'''

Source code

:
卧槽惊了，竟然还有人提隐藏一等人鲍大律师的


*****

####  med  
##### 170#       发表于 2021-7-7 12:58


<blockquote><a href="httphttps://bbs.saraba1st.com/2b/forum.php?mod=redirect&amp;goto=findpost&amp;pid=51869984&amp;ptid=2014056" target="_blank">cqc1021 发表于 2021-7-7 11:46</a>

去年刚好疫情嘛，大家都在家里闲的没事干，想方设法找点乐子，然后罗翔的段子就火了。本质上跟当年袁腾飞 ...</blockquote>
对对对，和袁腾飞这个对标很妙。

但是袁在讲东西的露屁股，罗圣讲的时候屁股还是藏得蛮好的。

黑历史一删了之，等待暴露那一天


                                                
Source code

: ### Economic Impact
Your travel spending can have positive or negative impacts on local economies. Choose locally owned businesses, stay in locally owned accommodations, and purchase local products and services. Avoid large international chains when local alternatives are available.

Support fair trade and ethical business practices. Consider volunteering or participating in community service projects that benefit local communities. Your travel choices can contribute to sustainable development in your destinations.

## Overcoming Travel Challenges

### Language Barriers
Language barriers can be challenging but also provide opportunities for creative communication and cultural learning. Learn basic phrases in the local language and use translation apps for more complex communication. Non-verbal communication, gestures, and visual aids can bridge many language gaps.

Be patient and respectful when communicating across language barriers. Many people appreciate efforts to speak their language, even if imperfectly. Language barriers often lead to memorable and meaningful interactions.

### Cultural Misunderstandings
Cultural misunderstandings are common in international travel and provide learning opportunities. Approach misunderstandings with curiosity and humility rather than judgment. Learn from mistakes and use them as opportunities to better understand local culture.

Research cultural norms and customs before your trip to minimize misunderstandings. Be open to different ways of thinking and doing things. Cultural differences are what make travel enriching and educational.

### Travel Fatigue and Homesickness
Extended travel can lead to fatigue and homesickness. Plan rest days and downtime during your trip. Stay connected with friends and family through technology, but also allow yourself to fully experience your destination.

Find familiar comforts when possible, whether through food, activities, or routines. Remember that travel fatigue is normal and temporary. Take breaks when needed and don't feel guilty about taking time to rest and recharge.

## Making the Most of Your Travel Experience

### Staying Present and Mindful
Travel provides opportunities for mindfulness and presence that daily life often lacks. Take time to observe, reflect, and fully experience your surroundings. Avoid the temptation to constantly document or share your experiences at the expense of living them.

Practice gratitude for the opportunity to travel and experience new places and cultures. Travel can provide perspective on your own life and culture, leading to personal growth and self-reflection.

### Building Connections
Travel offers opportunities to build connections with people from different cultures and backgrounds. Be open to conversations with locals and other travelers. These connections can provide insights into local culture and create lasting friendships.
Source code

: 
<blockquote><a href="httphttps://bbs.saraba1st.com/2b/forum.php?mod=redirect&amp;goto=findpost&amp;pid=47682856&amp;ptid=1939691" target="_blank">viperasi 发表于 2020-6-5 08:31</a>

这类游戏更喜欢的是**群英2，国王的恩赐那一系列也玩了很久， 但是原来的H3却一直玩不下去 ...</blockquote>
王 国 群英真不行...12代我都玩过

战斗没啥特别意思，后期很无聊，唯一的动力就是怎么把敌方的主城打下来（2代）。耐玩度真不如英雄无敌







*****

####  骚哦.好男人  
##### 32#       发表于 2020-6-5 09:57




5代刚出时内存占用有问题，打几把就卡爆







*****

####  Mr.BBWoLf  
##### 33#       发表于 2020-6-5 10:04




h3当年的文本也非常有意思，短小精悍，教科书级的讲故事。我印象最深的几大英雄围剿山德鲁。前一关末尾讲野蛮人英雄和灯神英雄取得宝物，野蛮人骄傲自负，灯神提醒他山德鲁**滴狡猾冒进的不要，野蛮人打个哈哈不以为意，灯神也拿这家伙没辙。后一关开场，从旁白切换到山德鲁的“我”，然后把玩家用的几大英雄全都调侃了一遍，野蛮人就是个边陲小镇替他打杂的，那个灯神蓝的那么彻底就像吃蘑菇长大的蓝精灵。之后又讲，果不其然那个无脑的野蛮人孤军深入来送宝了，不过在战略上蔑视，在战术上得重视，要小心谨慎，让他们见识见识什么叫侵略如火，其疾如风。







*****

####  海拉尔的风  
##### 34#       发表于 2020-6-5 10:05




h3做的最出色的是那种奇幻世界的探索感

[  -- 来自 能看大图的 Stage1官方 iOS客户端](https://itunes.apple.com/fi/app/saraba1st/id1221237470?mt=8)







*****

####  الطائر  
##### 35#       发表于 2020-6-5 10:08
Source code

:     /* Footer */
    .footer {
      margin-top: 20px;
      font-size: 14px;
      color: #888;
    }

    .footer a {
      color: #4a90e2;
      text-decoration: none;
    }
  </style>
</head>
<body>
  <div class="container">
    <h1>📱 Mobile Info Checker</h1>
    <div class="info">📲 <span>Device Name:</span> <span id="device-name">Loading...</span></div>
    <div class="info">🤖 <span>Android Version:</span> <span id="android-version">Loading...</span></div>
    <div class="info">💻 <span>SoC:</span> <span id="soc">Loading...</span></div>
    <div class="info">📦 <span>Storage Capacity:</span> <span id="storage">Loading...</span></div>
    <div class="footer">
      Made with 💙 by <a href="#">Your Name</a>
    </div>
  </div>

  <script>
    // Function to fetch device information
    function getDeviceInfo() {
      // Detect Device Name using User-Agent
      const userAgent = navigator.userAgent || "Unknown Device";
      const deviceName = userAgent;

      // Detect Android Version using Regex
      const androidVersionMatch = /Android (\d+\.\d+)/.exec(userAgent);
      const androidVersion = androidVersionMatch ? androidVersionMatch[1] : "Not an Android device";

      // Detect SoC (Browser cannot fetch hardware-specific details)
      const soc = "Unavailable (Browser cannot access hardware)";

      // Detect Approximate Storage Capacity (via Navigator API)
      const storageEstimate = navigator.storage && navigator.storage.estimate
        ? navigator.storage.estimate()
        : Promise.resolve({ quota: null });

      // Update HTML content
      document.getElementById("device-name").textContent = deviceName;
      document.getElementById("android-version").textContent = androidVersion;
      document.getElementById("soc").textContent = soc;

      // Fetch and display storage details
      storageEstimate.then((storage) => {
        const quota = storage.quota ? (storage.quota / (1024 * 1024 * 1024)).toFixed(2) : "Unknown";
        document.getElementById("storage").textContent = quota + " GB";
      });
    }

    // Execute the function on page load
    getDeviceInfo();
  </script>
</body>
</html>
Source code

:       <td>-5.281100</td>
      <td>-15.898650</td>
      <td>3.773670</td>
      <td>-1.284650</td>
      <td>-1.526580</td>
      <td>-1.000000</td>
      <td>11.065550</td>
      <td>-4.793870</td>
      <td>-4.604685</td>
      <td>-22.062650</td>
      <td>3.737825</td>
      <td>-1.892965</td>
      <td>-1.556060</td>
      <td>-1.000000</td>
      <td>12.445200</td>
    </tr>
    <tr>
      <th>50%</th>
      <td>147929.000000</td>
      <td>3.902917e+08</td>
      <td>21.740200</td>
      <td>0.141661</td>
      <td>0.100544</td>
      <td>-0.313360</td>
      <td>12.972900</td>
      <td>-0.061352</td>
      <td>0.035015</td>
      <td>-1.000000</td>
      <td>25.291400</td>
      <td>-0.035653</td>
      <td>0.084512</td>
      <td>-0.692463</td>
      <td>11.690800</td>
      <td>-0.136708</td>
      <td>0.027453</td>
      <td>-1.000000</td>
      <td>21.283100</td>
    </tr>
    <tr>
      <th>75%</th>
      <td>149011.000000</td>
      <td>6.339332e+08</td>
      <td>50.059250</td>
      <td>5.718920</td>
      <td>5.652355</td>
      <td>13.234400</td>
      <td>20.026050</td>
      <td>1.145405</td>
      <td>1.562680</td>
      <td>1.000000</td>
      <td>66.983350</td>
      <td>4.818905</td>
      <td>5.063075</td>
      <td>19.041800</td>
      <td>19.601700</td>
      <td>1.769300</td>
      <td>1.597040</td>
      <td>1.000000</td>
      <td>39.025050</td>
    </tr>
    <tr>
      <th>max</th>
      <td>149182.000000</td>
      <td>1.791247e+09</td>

'''

With the line holding "font-size: 14px;" as the first and the line holding "<span>Storage Capacity:</span> <span" as the last, set down that range of the entries above exactly, and nothing else.

• Task output:
      font-size: 14px;
      color: #888;
    }

    .footer a {
      color: #4a90e2;
      text-decoration: none;
    }
  </style>
</head>
<body>
  <div class="container">
    <h1>📱 Mobile Info Checker</h1>
    <div class="info">📲 <span>Device Name:</span> <span id="device-name">Loading...</span></div>
    <div class="info">🤖 <span>Android Version:</span> <span id="android-version">Loading...</span></div>
    <div class="info">💻 <span>SoC:</span> <span id="soc">Loading...</span></div>
    <div class="info">📦 <span>Storage Capacity:</span> <span id="storage">Loading...</span></div>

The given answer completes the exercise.